- _Fragmento del texto_:
········

El nuevo proyecto supone consolidar esa experiencia piloto y avanzar hacia un modelo comunitario «estable, evaluable y transferible». Para ello, la Dirección de Diversidad, Convivencia y Solidaridad Intergeneracional ha contratado, a través de Home Care Lab, cooperativa perteneciente al Grupo SSI, la figura de una conectora comunitaria, que será la encargada de impulsar y coordinar el proceso en el municipio.

La asistencia técnica incluye la coordinación y gestión del proyecto, la colaboración con los recursos locales, la intervención comunitaria, la dinamización de un espacio de encuentro y la sistematización y transferencia de los resultados.

«Queremos que Laguardia sea un referente, pero no una excepción», ha señalado Melgosa, añadiendo que quieren «convertir lo aprendido aquí en conocimiento útil para Rioja Alavesa y para otros municipios de Euskadi». «Que vivir en un pueblo no signifique tener menos oportunidades para relacionarse, participar, recibir apoyo o desarrollar un proyecto de vida plena», ha dicho.

········

- _Información_:

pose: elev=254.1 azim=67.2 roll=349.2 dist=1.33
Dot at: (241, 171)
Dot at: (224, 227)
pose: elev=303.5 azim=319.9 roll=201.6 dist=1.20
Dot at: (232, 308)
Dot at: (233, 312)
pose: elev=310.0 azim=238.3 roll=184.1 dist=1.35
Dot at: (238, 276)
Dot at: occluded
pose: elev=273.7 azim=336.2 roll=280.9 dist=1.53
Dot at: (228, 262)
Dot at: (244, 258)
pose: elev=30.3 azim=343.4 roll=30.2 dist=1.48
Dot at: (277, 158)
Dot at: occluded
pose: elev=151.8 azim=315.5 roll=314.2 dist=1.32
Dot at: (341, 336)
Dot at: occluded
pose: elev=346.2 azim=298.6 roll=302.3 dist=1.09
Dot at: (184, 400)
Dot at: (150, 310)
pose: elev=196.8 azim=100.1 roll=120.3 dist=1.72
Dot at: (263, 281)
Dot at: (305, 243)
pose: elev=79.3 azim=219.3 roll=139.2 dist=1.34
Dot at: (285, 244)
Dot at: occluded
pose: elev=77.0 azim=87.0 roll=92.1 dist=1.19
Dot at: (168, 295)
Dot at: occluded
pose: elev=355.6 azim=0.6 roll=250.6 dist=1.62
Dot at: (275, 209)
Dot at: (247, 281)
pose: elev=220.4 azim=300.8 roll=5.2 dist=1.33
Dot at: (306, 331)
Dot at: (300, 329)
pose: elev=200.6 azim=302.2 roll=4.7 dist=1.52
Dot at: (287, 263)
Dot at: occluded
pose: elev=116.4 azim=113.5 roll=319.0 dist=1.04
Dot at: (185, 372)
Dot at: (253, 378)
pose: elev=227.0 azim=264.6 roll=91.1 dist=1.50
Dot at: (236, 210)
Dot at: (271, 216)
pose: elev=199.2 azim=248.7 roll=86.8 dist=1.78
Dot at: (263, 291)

········

- _Tareas_:
**1.** Según el fragmento, ¿a través de qué cooperativa se ha contratado la figura de una conectora comunitaria?
**2.** Devuelve, sin ningún cambio, el tramo del fragmento que va desde "La asistencia técnica" hasta "de los resultados.".
**3.** Traduce al inglés esta oración del fragmento: «La asistencia técnica incluye la coordinación y gestión del proyecto, la colaboración con los recursos locales, la intervención comunitaria, la dinamización de un espacio de encuentro y la sistematización y transferencia de los resultados.»

- _Respuestas_:
**1.** A través de Home Care Lab, cooperativa perteneciente al Grupo SSI.

**2.**
La asistencia técnica incluye la coordinación y gestión del proyecto, la colaboración con los recursos locales, la intervención comunitaria, la dinamización de un espacio de encuentro y la sistematización y transferencia de los resultados.

**3.** The technical assistance includes project coordination and management, collaboration with local resources, community intervention, the facilitation of a meeting space, and the systematization and transfer of the results.